◆ What needs to be done
Each entry below should be echoed exactly, with pictures omitted.

◆ Material to process
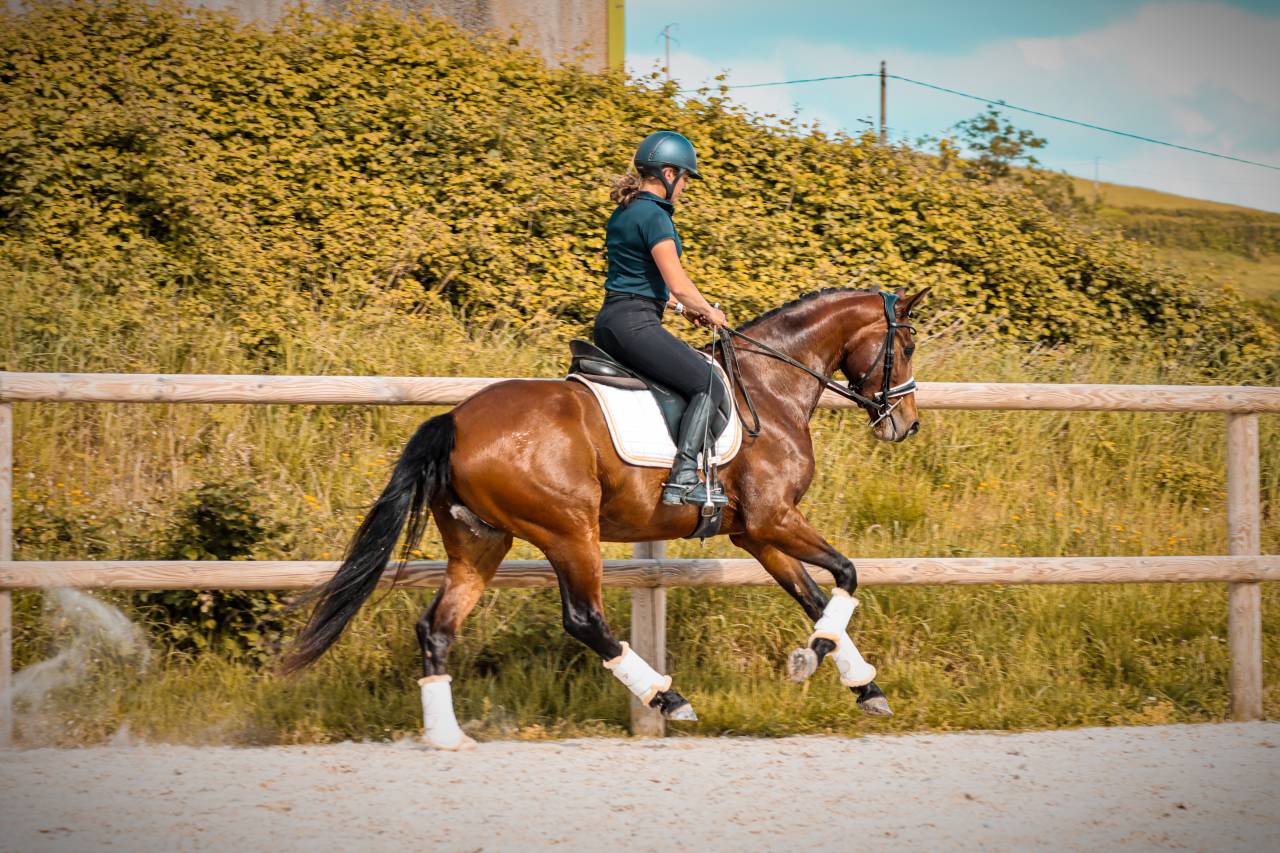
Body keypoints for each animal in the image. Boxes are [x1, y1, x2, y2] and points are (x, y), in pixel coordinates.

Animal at [282, 286, 927, 749]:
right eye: (907, 346)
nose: (906, 425)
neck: (771, 387)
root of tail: (455, 421)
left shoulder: (755, 533)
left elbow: (816, 598)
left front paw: (863, 685)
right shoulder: (774, 519)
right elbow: (846, 576)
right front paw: (809, 661)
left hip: (479, 542)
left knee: (436, 627)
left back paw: (446, 736)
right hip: (570, 532)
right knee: (584, 619)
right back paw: (667, 699)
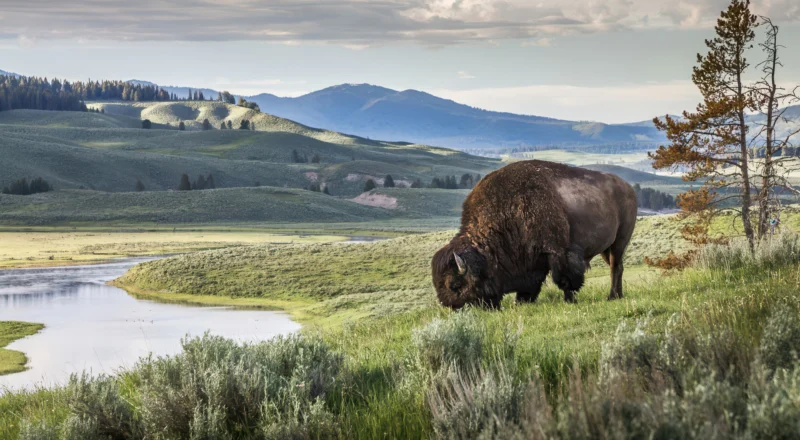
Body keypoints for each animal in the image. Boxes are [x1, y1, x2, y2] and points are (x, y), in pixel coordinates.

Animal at [432, 160, 637, 309]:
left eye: (455, 285)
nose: (455, 308)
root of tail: (628, 188)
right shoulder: (531, 261)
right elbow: (532, 284)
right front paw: (521, 301)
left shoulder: (558, 252)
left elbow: (565, 278)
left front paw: (569, 300)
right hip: (606, 248)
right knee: (618, 267)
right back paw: (618, 295)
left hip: (620, 241)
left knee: (615, 267)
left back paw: (612, 296)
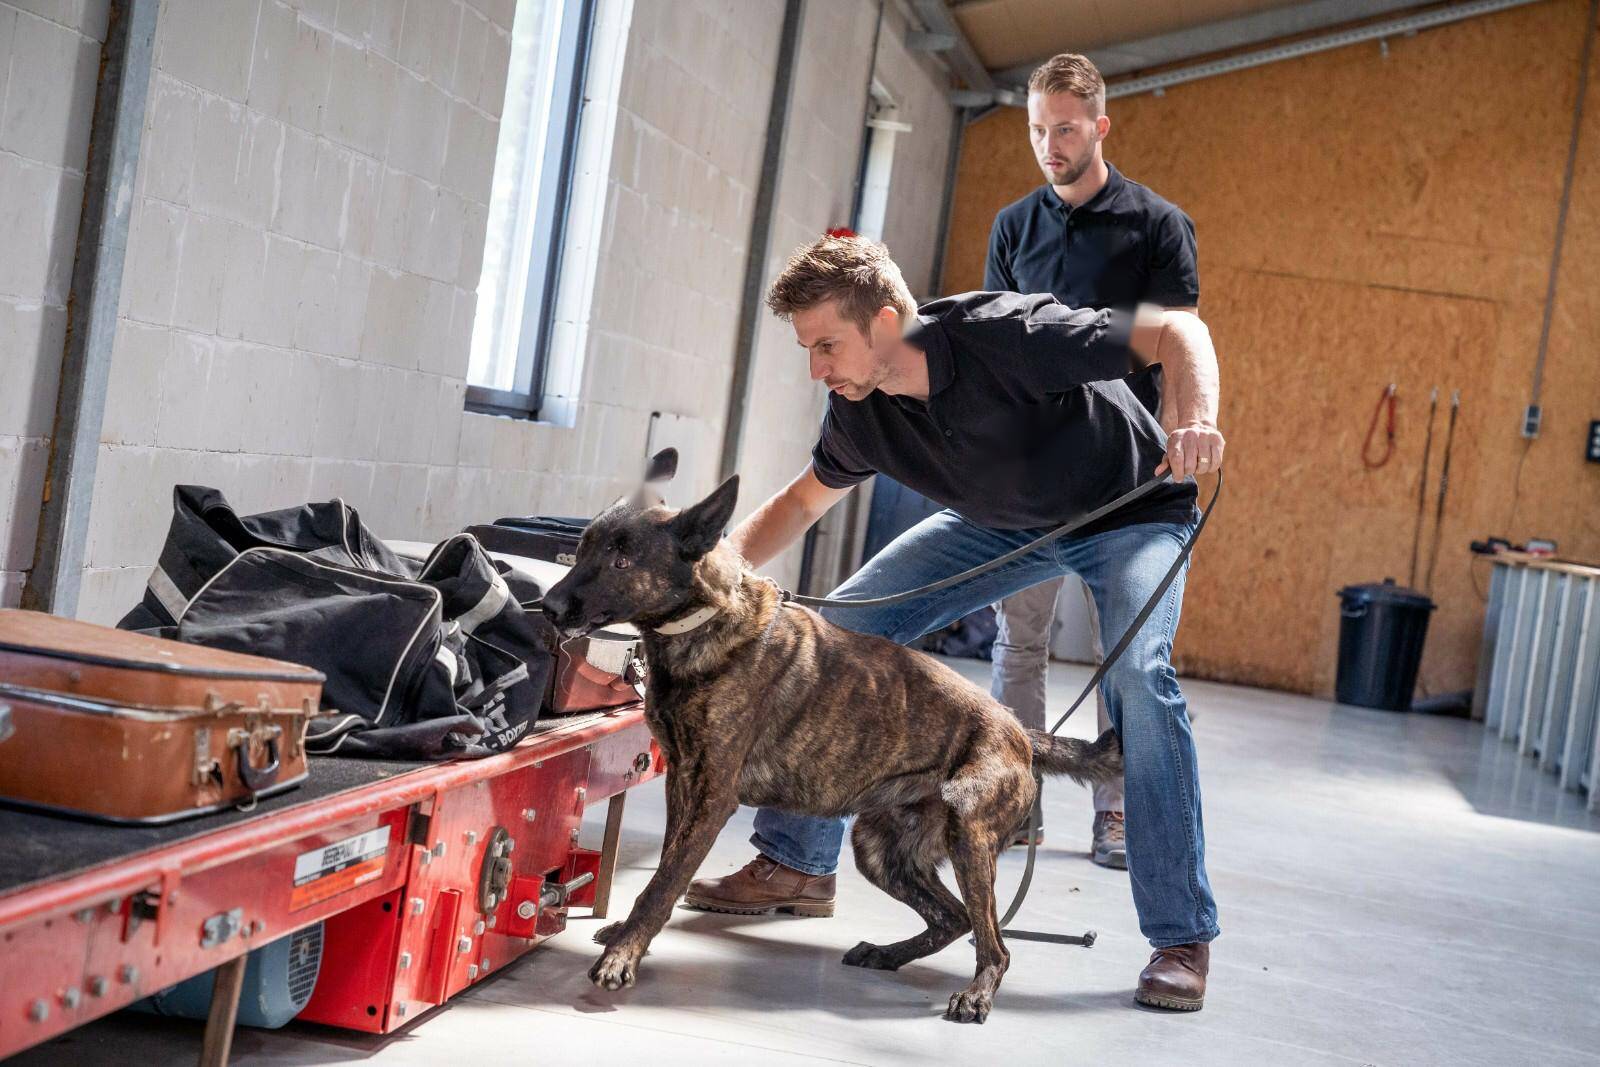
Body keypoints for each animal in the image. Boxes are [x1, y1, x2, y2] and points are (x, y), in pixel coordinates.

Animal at [544, 447, 1120, 1017]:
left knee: (995, 942)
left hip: (968, 836)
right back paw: (887, 954)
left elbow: (663, 883)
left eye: (622, 562)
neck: (710, 620)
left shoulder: (712, 798)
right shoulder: (681, 786)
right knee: (954, 918)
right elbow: (665, 867)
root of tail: (1020, 731)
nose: (547, 608)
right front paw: (627, 936)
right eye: (583, 547)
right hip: (880, 850)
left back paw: (977, 993)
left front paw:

◆ Result of the exercise
Body keypoints for each animal in the image. Boxes are [x1, y1, x2, y2] and points are (x, y), in pixel coordinates.

Animal at [282, 286, 927, 749]:
right eye: (907, 346)
nose: (906, 425)
neck: (771, 387)
root of tail: (455, 421)
left shoulder: (755, 533)
left elbow: (816, 598)
left front paw: (863, 685)
right shoulder: (774, 519)
right elbow: (846, 576)
right front paw: (809, 661)
left hip: (479, 542)
left knee: (436, 627)
left back paw: (446, 736)
right hip: (570, 532)
right knee: (584, 619)
right back paw: (667, 699)
Body keypoints for each animal in the image. Boxes are [x1, y1, x2, y2] and points are (x, y), in pixel coordinates.

Animal at [432, 160, 637, 309]:
left eye: (455, 285)
nose: (455, 308)
root of tail: (628, 188)
right shoulder: (531, 261)
right elbow: (532, 284)
right front paw: (521, 301)
left shoulder: (558, 252)
left elbow: (565, 278)
left front paw: (569, 300)
right hip: (606, 248)
right knee: (618, 267)
right back paw: (618, 295)
left hip: (620, 241)
left knee: (615, 267)
left back paw: (612, 296)
Body keypoints for each animal in the image. Boxes are [x1, y1, x2, y2] and points are (x, y), in pixel coordinates.

Animal at [544, 447, 1120, 1017]:
left knee: (995, 942)
left hip: (968, 836)
right back paw: (887, 954)
left elbow: (663, 883)
left eye: (622, 562)
neck: (710, 620)
left shoulder: (712, 798)
right shoulder: (681, 786)
right knee: (954, 918)
right elbow: (665, 867)
root of tail: (1020, 731)
nose: (547, 608)
right front paw: (627, 936)
right eye: (583, 547)
right hip: (880, 850)
left back paw: (977, 993)
left front paw:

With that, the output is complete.